Les agents de Southwest Airlines ont dû patienter encore plus longtemps — plus de cinq ans — avant de décrocher un nouvel accord l’an dernier, qui a accordé une hausse salariale immédiate de 22 % et des augmentations annuelles de 3 % jusqu’en 2027.
« Ce fut un grand soulagement », confie Alison Head, agente de bord de longue date basée à Atlanta. « Après la COVID, avec la hausse des prix et les difficultés des gens, cela comptait vraiment. »
Ce contrat n’incluait pas la rémunération à l’embarquement, mais il a instauré le premier congé de maternité et parental payé de l’industrie, une victoire historique pour cette main-d’œuvre majoritairement féminine. Mère de deux enfants, Alison Head raconte avoir dû reprendre le travail « assez rapidement » après son premier accouchement, faute de pouvoir se permettre de rester à la maison.
« Aujourd’hui, les nouveaux parents n’ont plus à faire ce choix difficile », dit-elle. Beaucoup de ses collègues d’autres compagnies attendent encore leur nouveau contrat.
Chez United, les agents ont rejeté une entente de principe le mois dernier, avec 71 % de votes contre. Le syndicat sonde maintenant ses membres pour comprendre pourquoi et prévoit de retourner à la table des négociations en décembre.
Autre pays, mêmes problèmes
Un point d’achoppement majeur demeure : la rémunération à l’embarquement. Delta est devenue la première compagnie américaine à l’offrir en 2022 — suivie par American et Alaska — mais beaucoup d’agents ne sont toujours pas payés pour ce qu’ils considèrent comme la partie la plus chargée de leur quart de travail.

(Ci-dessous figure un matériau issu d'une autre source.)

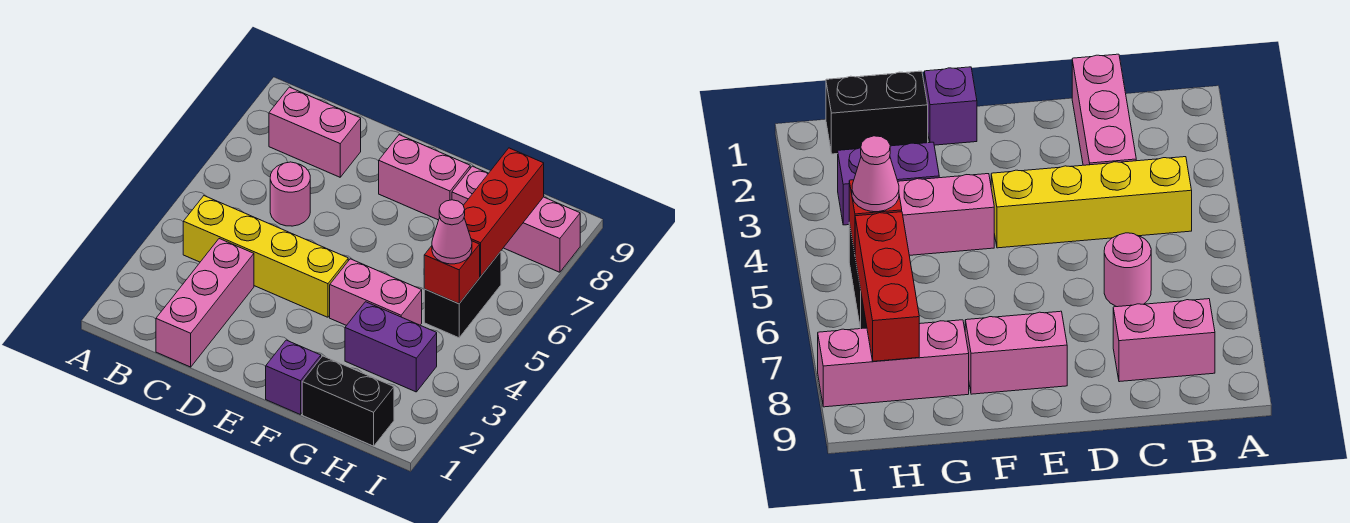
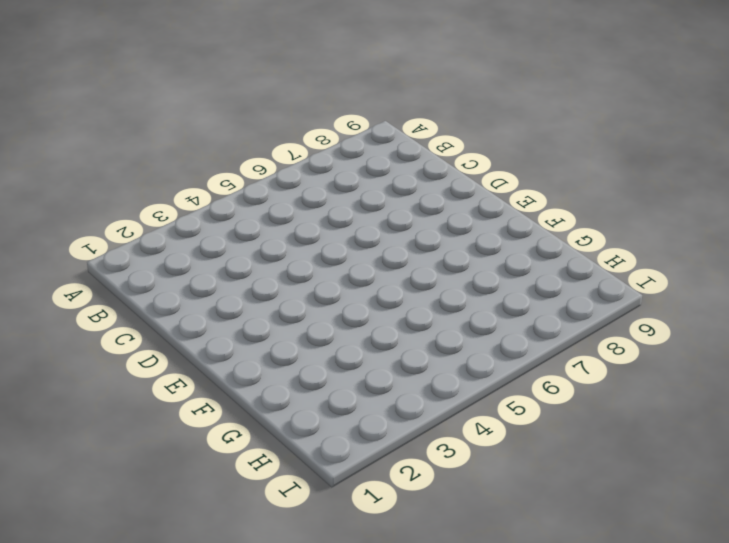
none -> yellow 1x4 brick [183,196,348,317]
none -> pink 1x2 brick [269,87,361,177]
none -> pink 1x3 brick [156,239,254,367]

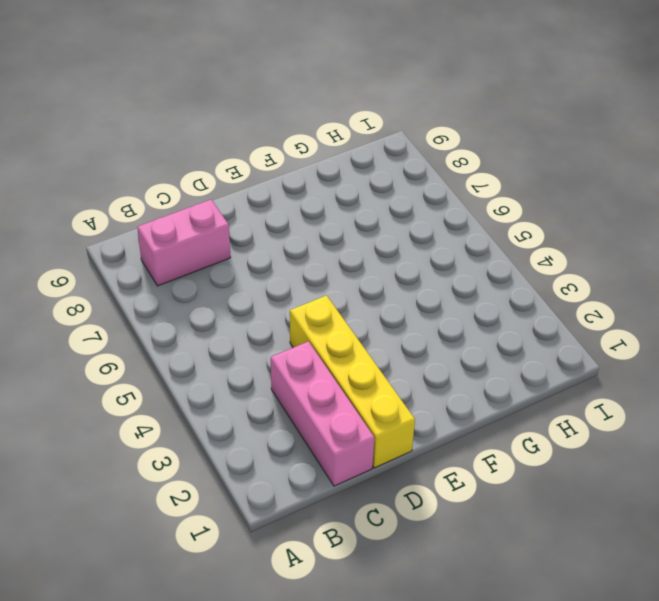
yellow 1x4 brick [290,296,415,468] -> yellow 1x4 brick turned to [183,196,348,317]
none -> pink 1x1 round brick [270,162,310,226]
none -> pink 1x2 brick [379,135,470,220]
none -> purple 1x1 brick [266,340,321,415]

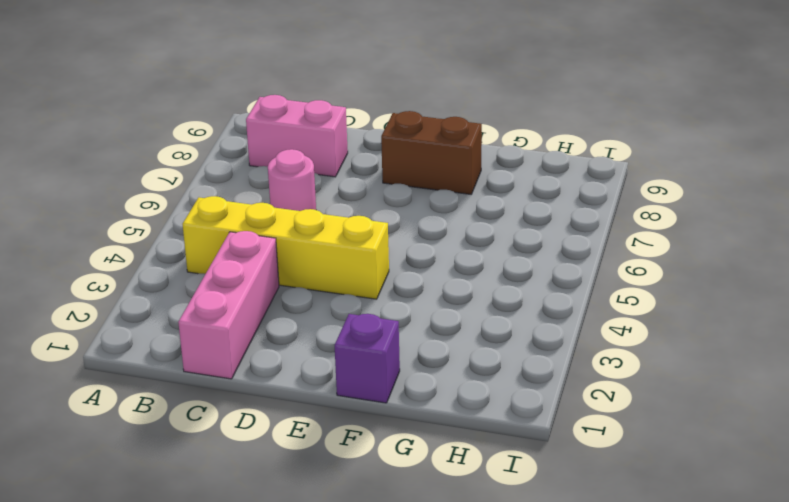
brown 1x2 brick [381,111,482,194] -> pink 1x2 brick [379,135,470,220]
none -> pink 1x2 brick [330,259,422,326]
none -> black 1x2 brick [302,356,394,446]
none -> purple 1x2 brick [345,302,437,392]

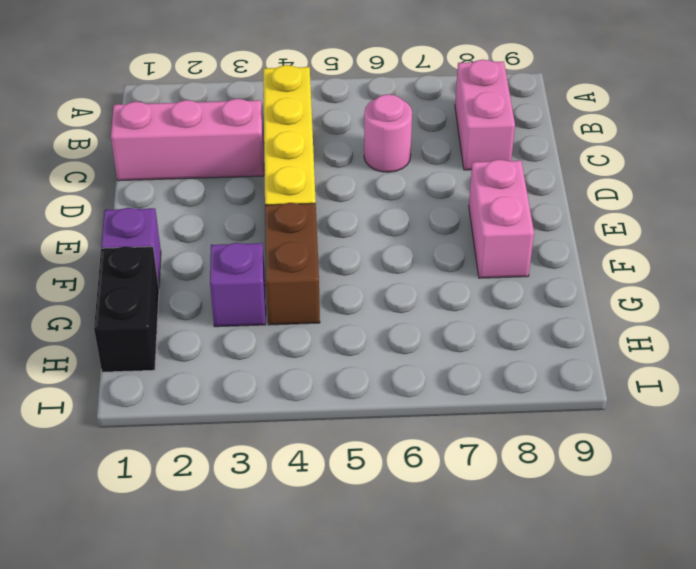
brown 1x2 brick [265,203,320,325] -> pink 1x2 brick [330,259,422,326]
purple 1x1 brick [210,243,266,327] -> purple 1x2 brick [345,302,437,392]
none -> pink 1x3 brick [452,166,580,272]
none -> black 1x2 brick [424,252,501,338]
none -> red 1x1 brick [424,241,480,304]

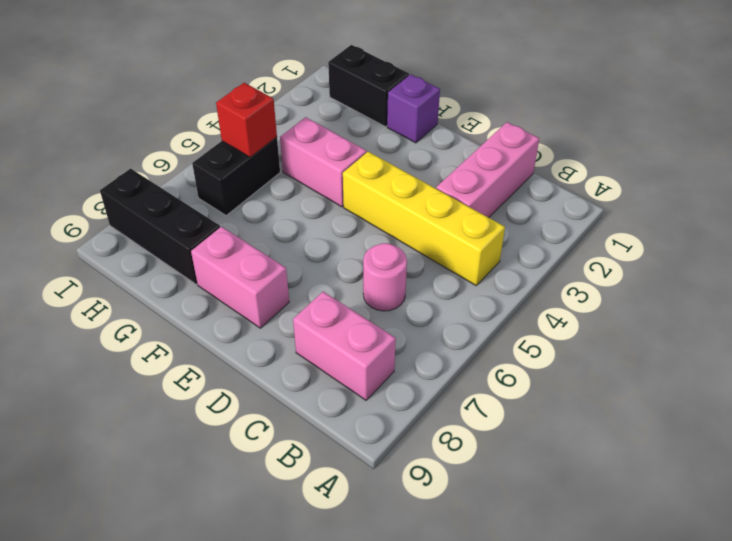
black 1x3 brick [100,169,220,284] -> pink 1x3 brick [452,166,580,272]
none -> purple 1x2 brick [345,302,437,392]
none -> red 1x3 brick [463,148,544,277]
none -> pink 1x1 cone [432,200,472,264]

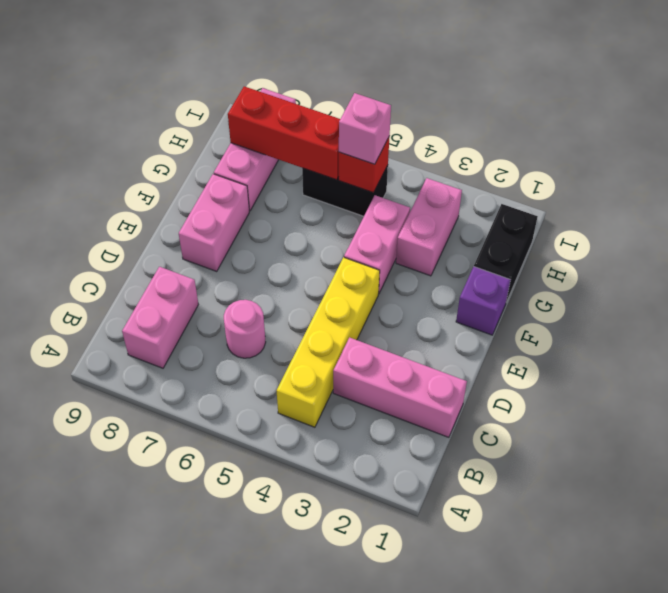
pink 1x2 brick [396,178,462,276] -> purple 1x2 brick [345,302,437,392]
pink 1x1 brick [339,93,391,164] -> pink 1x1 cone [432,200,472,264]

De retour à Virginia Beach, Nathan Miller essaie toujours de s’en sortir. Pour être à l’heure à l’aéroport de Philadelphie, il se lève vers 4 h du matin. Une fois son vol de correspondance atterri, il peut s’écouler encore des heures avant qu’il ne soit officiellement en service et rémunéré. Sa journée de travail se termine parfois à 2 h du matin le lendemain.
Selon l’heure à laquelle il revient à Philadelphie, il passe parfois la nuit dans ce qu’on appelle un « crash pad », un logement partagé par des équipages qui font la navette vers leur base. L’agent de bord explique que le sien est un appartement de deux chambres avec 10 lits.
Lors des voyages familiaux de son enfance, Nathan Miller était fasciné par les agents de bord et leur capacité à mettre les passagers à l’aise et en sécurité. Aujourd’hui, il a réalisé son rêve, mais il n’est pas sûr de pouvoir se permettre de continuer.